Highlighting the longevity of brands, Marsden said: "Brands are very strong, hugely resilient. In some markets, like cornflakes and toothpaste, the brand leader has been the brand leader for over 70 years.
"Who is responsible for managing our brands? Is it HR? No. Is it procurement? No. Is it sales? Not bloody likely. Is it finance? No. It's us. It's marketing."
He went on to reference a worrying statistic thrown up by Billetts' pre-event survey. "Only 33% thought that ROI was definitely a good thing," he said.
"It's inconceivable that we don't measure things and talk numbers in the boardroom. Don't
let perfect measurement get in the way of good measurement. We must justify and express
what we do in numbers."
Specsavers' Orton described himself as being in the unusual position of having "a board of directors and an MD that get the value of marketing. "It puts me in a fortunate and rare situation where we are not having to cut budgets," he said.
Orton, a vehement advocate of the need for measurement, said pre and post-campaign auditing enabled Specsavers to make significant savings by working out where budget can be shifted from one media and into another so it is more effectively redeployed.
Agencies, he argued, are more familiar with post-evaluation than pre, but cited Mediaedge:cia as an agency that understands pre-campaign evaluation.
He said: "It allows us to be wise before the event. We can choose to make savings and redeploy the
money elsewhere."
But Orton did relay some concerns raised by his media agency -- that arguably Billetts could be in a position where it is "marking its own homework" -- for example, in a situation in which a campaign is over-delivered by 10%, when the agency might be penalised. MEC's suggestion was to build in a mechanism where the blame is "diluted".

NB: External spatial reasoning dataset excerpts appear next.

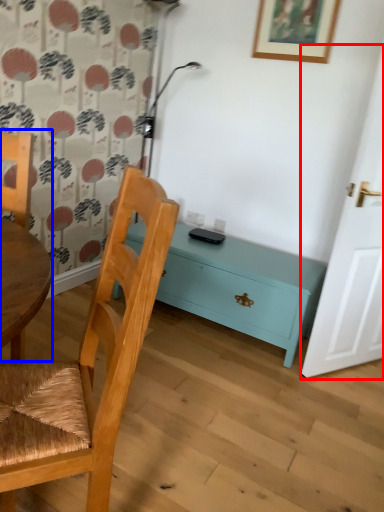
Question: Which point is closer to the camera, door (highlighted by a red box) or chair (highlighted by a blue box)?

Choices:
 (A) door
 (B) chair

Answer: (B)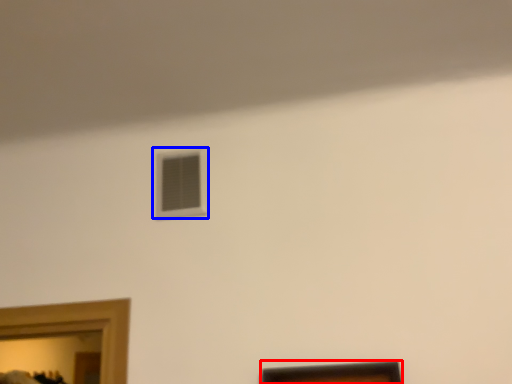
Question: Which point is closer to the camera, picture frame (highlighted by a red box) or window (highlighted by a blue box)?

Colin Cook, marketing director for recruitment at The British Army, highlighted the need for integration and in particular for integrating reputation management into an overarching marketing and communications strategy.
Cook was adamant that reputation management must be integral to a brand's marketing and
communications strategy, for the former can impact both positively and negatively on the
best-devised marketing campaign.
The Army's marketing has to take into account how factors such as press reports can impact on its overall reputation and affect its marketing.
He said: "I have two aims in terms of reputation. Firstly, to improve our reputation as an employer and secondly the reputation of the organisation as a whole."
In the midst of a recruitment marketing drive, the Army might face a series of negative stories in the press, such as stories of casualties in Afghanistan.
"If the PR is negative, it has an immediate effect on the numbers of people who want to join the Army."
So, monitoring what is being said in the press and in blogs and social networking sites is vital. Cook said: "The management of reputation requires you to recognise the environment in which you're working, not to deny it or hide it."